Switch "Newsroom" to "Press" in every row below, and keep all other text the same.

[DATA FOR THIS EXERCISE Boundary: Start]

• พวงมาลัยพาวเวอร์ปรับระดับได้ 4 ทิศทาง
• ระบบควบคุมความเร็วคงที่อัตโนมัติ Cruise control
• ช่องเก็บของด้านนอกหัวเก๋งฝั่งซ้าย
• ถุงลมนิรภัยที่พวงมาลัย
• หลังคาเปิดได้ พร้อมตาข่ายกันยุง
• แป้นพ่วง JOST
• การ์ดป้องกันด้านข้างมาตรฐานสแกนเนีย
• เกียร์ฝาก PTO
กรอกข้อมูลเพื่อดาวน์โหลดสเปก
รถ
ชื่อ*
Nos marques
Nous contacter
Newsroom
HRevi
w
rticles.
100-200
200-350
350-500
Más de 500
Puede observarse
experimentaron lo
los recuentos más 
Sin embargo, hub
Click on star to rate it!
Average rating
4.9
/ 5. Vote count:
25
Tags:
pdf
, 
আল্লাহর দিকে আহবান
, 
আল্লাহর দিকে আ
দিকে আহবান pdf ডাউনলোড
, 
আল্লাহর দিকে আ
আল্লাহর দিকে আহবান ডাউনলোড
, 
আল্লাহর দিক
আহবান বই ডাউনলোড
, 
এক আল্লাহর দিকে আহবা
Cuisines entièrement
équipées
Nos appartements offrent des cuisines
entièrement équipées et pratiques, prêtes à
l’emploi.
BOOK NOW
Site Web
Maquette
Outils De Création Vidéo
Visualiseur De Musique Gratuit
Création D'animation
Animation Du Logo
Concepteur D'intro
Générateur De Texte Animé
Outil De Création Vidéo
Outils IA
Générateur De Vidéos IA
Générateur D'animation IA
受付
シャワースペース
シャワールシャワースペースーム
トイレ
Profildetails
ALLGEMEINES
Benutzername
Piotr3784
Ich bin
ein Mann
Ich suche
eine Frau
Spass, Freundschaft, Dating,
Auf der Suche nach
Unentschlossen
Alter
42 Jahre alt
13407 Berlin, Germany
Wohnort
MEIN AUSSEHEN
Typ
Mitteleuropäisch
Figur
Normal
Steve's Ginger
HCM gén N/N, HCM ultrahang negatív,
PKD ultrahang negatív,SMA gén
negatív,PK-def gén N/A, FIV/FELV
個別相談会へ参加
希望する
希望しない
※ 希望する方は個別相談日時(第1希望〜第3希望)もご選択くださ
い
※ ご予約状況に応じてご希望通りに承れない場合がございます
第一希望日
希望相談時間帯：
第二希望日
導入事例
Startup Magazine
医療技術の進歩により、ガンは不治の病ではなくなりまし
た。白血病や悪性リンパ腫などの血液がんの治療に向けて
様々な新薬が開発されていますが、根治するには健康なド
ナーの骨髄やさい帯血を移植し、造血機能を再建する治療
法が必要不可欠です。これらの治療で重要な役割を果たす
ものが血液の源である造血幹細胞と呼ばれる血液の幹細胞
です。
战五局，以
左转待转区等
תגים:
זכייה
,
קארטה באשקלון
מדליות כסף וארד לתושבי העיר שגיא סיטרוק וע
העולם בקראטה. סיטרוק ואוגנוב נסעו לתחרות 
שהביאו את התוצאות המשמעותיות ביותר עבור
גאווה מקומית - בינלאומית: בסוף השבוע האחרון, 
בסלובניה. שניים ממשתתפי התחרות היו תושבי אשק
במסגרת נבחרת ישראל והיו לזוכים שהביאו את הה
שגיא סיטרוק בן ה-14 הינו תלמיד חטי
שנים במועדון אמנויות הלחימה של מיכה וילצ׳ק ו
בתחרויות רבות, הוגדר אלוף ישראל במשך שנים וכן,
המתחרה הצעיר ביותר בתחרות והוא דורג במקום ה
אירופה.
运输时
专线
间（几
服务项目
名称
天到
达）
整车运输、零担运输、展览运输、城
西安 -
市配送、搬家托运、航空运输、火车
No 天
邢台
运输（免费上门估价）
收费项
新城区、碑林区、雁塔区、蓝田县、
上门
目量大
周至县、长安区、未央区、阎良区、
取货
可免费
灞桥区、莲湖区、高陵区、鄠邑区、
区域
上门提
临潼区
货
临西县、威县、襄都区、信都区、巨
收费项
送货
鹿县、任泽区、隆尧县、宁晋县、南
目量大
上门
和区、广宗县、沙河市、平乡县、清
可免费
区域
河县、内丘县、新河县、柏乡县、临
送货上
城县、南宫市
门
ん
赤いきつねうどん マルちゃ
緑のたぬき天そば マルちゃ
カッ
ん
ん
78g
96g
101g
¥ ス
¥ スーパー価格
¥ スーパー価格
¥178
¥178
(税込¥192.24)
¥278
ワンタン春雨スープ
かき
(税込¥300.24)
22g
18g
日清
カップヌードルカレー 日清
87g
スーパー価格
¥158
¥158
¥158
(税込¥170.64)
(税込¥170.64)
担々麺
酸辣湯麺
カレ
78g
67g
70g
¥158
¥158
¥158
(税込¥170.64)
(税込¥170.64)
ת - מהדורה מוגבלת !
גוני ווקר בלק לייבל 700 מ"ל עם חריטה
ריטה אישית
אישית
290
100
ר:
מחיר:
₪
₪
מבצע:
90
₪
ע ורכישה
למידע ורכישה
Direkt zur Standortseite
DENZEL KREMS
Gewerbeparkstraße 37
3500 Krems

[DATA FOR THIS EXERCISE Boundary: End]

__EXPECTED ANSWER__:
• พวงมาลัยพาวเวอร์ปรับระดับได้ 4 ทิศทาง
• ระบบควบคุมความเร็วคงที่อัตโนมัติ Cruise control
• ช่องเก็บของด้านนอกหัวเก๋งฝั่งซ้าย
• ถุงลมนิรภัยที่พวงมาลัย
• หลังคาเปิดได้ พร้อมตาข่ายกันยุง
• แป้นพ่วง JOST
• การ์ดป้องกันด้านข้างมาตรฐานสแกนเนีย
• เกียร์ฝาก PTO
กรอกข้อมูลเพื่อดาวน์โหลดสเปก
รถ
ชื่อ*
Nos marques
Nous contacter
Press
HRevi
w
rticles.
100-200
200-350
350-500
Más de 500
Puede observarse
experimentaron lo
los recuentos más 
Sin embargo, hub
Click on star to rate it!
Average rating
4.9
/ 5. Vote count:
25
Tags:
pdf
, 
আল্লাহর দিকে আহবান
, 
আল্লাহর দিকে আ
দিকে আহবান pdf ডাউনলোড
, 
আল্লাহর দিকে আ
আল্লাহর দিকে আহবান ডাউনলোড
, 
আল্লাহর দিক
আহবান বই ডাউনলোড
, 
এক আল্লাহর দিকে আহবা
Cuisines entièrement
équipées
Nos appartements offrent des cuisines
entièrement équipées et pratiques, prêtes à
l’emploi.
BOOK NOW
Site Web
Maquette
Outils De Création Vidéo
Visualiseur De Musique Gratuit
Création D'animation
Animation Du Logo
Concepteur D'intro
Générateur De Texte Animé
Outil De Création Vidéo
Outils IA
Générateur De Vidéos IA
Générateur D'animation IA
受付
シャワースペース
シャワールシャワースペースーム
トイレ
Profildetails
ALLGEMEINES
Benutzername
Piotr3784
Ich bin
ein Mann
Ich suche
eine Frau
Spass, Freundschaft, Dating,
Auf der Suche nach
Unentschlossen
Alter
42 Jahre alt
13407 Berlin, Germany
Wohnort
MEIN AUSSEHEN
Typ
Mitteleuropäisch
Figur
Normal
Steve's Ginger
HCM gén N/N, HCM ultrahang negatív,
PKD ultrahang negatív,SMA gén
negatív,PK-def gén N/A, FIV/FELV
個別相談会へ参加
希望する
希望しない
※ 希望する方は個別相談日時(第1希望〜第3希望)もご選択くださ
い
※ ご予約状況に応じてご希望通りに承れない場合がございます
第一希望日
希望相談時間帯：
第二希望日
導入事例
Startup Magazine
医療技術の進歩により、ガンは不治の病ではなくなりまし
た。白血病や悪性リンパ腫などの血液がんの治療に向けて
様々な新薬が開発されていますが、根治するには健康なド
ナーの骨髄やさい帯血を移植し、造血機能を再建する治療
法が必要不可欠です。これらの治療で重要な役割を果たす
ものが血液の源である造血幹細胞と呼ばれる血液の幹細胞
です。
战五局，以
左转待转区等
תגים:
זכייה
,
קארטה באשקלון
מדליות כסף וארד לתושבי העיר שגיא סיטרוק וע
העולם בקראטה. סיטרוק ואוגנוב נסעו לתחרות 
שהביאו את התוצאות המשמעותיות ביותר עבור
גאווה מקומית - בינלאומית: בסוף השבוע האחרון, 
בסלובניה. שניים ממשתתפי התחרות היו תושבי אשק
במסגרת נבחרת ישראל והיו לזוכים שהביאו את הה
שגיא סיטרוק בן ה-14 הינו תלמיד חטי
שנים במועדון אמנויות הלחימה של מיכה וילצ׳ק ו
בתחרויות רבות, הוגדר אלוף ישראל במשך שנים וכן,
המתחרה הצעיר ביותר בתחרות והוא דורג במקום ה
אירופה.
运输时
专线
间（几
服务项目
名称
天到
达）
整车运输、零担运输、展览运输、城
西安 -
市配送、搬家托运、航空运输、火车
No 天
邢台
运输（免费上门估价）
收费项
新城区、碑林区、雁塔区、蓝田县、
上门
目量大
周至县、长安区、未央区、阎良区、
取货
可免费
灞桥区、莲湖区、高陵区、鄠邑区、
区域
上门提
临潼区
货
临西县、威县、襄都区、信都区、巨
收费项
送货
鹿县、任泽区、隆尧县、宁晋县、南
目量大
上门
和区、广宗县、沙河市、平乡县、清
可免费
区域
河县、内丘县、新河县、柏乡县、临
送货上
城县、南宫市
门
ん
赤いきつねうどん マルちゃ
緑のたぬき天そば マルちゃ
カッ
ん
ん
78g
96g
101g
¥ ス
¥ スーパー価格
¥ スーパー価格
¥178
¥178
(税込¥192.24)
¥278
ワンタン春雨スープ
かき
(税込¥300.24)
22g
18g
日清
カップヌードルカレー 日清
87g
スーパー価格
¥158
¥158
¥158
(税込¥170.64)
(税込¥170.64)
担々麺
酸辣湯麺
カレ
78g
67g
70g
¥158
¥158
¥158
(税込¥170.64)
(税込¥170.64)
ת - מהדורה מוגבלת !
גוני ווקר בלק לייבל 700 מ"ל עם חריטה
ריטה אישית
אישית
290
100
ר:
מחיר:
₪
₪
מבצע:
90
₪
ע ורכישה
למידע ורכישה
Direkt zur Standortseite
DENZEL KREMS
Gewerbeparkstraße 37
3500 Krems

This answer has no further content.